**PROVIDED DATA:**
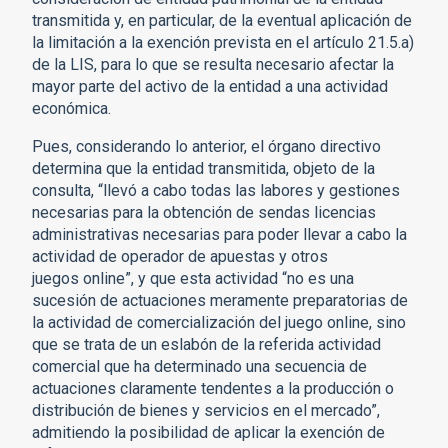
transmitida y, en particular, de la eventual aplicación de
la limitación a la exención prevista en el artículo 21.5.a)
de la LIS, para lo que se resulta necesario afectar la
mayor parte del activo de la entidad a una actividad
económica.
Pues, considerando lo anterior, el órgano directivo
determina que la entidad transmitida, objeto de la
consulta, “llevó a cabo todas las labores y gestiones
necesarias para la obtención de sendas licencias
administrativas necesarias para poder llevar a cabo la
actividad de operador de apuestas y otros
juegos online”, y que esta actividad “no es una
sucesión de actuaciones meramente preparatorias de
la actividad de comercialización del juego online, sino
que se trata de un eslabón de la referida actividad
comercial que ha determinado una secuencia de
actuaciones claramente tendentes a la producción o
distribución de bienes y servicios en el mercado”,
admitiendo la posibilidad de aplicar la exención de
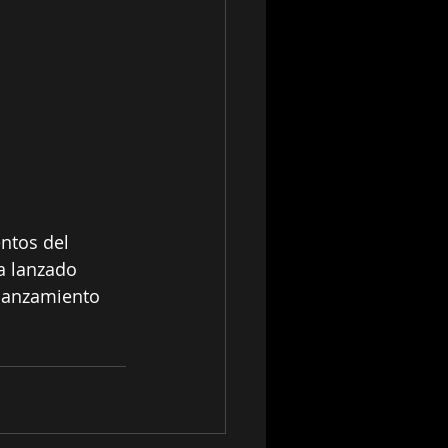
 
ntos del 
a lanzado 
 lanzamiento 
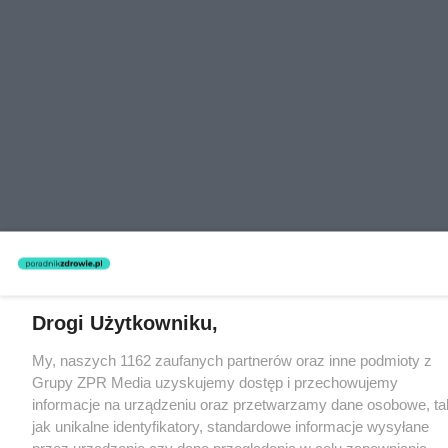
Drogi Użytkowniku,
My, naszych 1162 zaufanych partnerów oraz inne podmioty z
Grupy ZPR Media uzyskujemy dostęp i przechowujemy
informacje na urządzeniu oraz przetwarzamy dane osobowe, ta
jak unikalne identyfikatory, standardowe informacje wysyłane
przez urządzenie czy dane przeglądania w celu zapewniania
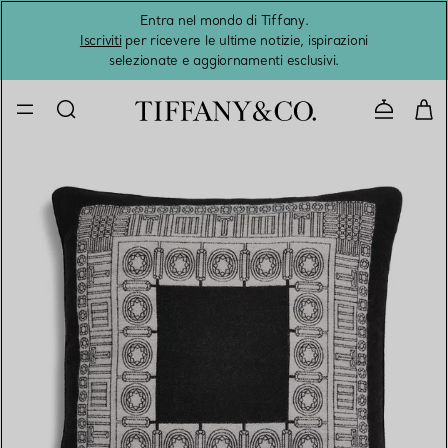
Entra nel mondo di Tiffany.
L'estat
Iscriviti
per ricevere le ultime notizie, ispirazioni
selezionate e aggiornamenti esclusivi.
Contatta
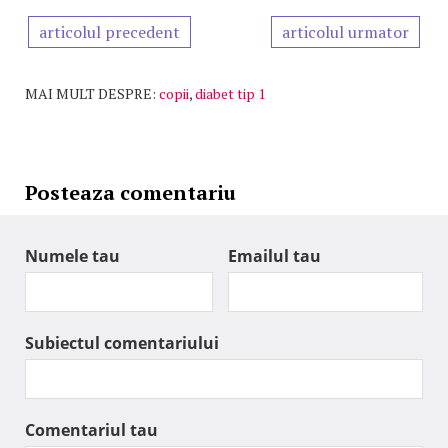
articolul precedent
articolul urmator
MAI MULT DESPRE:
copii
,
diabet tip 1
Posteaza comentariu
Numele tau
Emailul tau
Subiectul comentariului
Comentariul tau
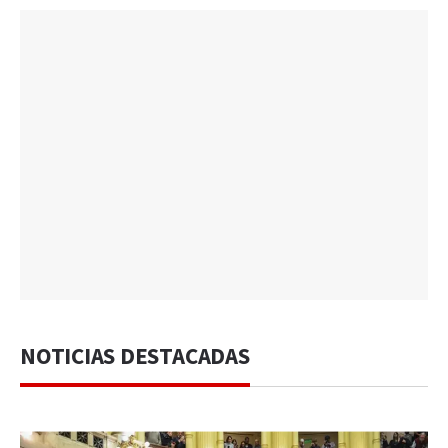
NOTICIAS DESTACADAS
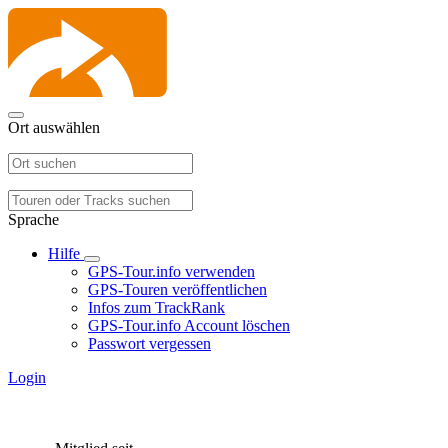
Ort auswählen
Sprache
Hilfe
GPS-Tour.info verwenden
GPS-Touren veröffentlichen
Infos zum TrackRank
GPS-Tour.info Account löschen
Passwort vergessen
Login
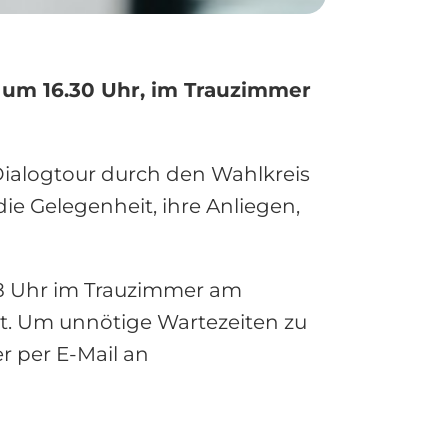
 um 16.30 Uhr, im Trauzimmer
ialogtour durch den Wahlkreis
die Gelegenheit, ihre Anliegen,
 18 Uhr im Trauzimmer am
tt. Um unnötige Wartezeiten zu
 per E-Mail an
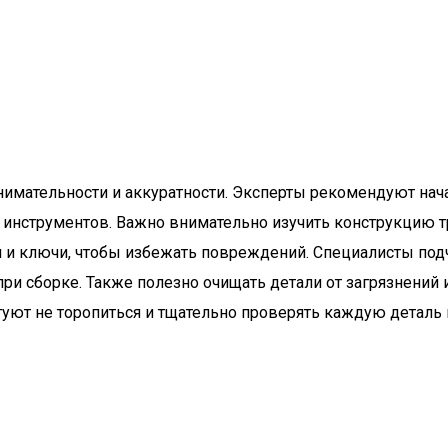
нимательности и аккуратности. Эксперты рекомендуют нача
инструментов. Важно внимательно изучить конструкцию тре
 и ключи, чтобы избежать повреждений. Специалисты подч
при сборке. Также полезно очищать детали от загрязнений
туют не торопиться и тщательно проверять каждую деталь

**YOUR GOAL:** Leaving out the pictures, repeat all of the entries exactly.

**ANSWER AREA:**
transmitida y, en particular, de la eventual aplicación de
la limitación a la exención prevista en el artículo 21.5.a)
de la LIS, para lo que se resulta necesario afectar la
mayor parte del activo de la entidad a una actividad
económica.
Pues, considerando lo anterior, el órgano directivo
determina que la entidad transmitida, objeto de la
consulta, “llevó a cabo todas las labores y gestiones
necesarias para la obtención de sendas licencias
administrativas necesarias para poder llevar a cabo la
actividad de operador de apuestas y otros
juegos online”, y que esta actividad “no es una
sucesión de actuaciones meramente preparatorias de
la actividad de comercialización del juego online, sino
que se trata de un eslabón de la referida actividad
comercial que ha determinado una secuencia de
actuaciones claramente tendentes a la producción o
distribución de bienes y servicios en el mercado”,
admitiendo la posibilidad de aplicar la exención de
 
ntos del 
a lanzado 
 lanzamiento 
Drogi Użytkowniku,
My, naszych 1162 zaufanych partnerów oraz inne podmioty z
Grupy ZPR Media uzyskujemy dostęp i przechowujemy
informacje na urządzeniu oraz przetwarzamy dane osobowe, ta
jak unikalne identyfikatory, standardowe informacje wysyłane
przez urządzenie czy dane przeglądania w celu zapewniania
Entra nel mondo di Tiffany.
L'estat
Iscriviti
per ricevere le ultime notizie, ispirazioni
selezionate e aggiornamenti esclusivi.
Contatta
articolul precedent
articolul urmator
MAI MULT DESPRE:
copii
,
diabet tip 1
Posteaza comentariu
Numele tau
Emailul tau
Subiectul comentariului
Comentariul tau
NOTICIAS DESTACADAS
Ort auswählen
Sprache
Hilfe
GPS-Tour.info verwenden
GPS-Touren veröffentlichen
Infos zum TrackRank
GPS-Tour.info Account löschen
Passwort vergessen
Login
 um 16.30 Uhr, im Trauzimmer
ialogtour durch den Wahlkreis
die Gelegenheit, ihre Anliegen,
 18 Uhr im Trauzimmer am
tt. Um unnötige Wartezeiten zu
 per E-Mail an
нимательности и аккуратности. Эксперты рекомендуют нача
инструментов. Важно внимательно изучить конструкцию тре
 и ключи, чтобы избежать повреждений. Специалисты подч
при сборке. Также полезно очищать детали от загрязнений
туют не торопиться и тщательно проверять каждую деталь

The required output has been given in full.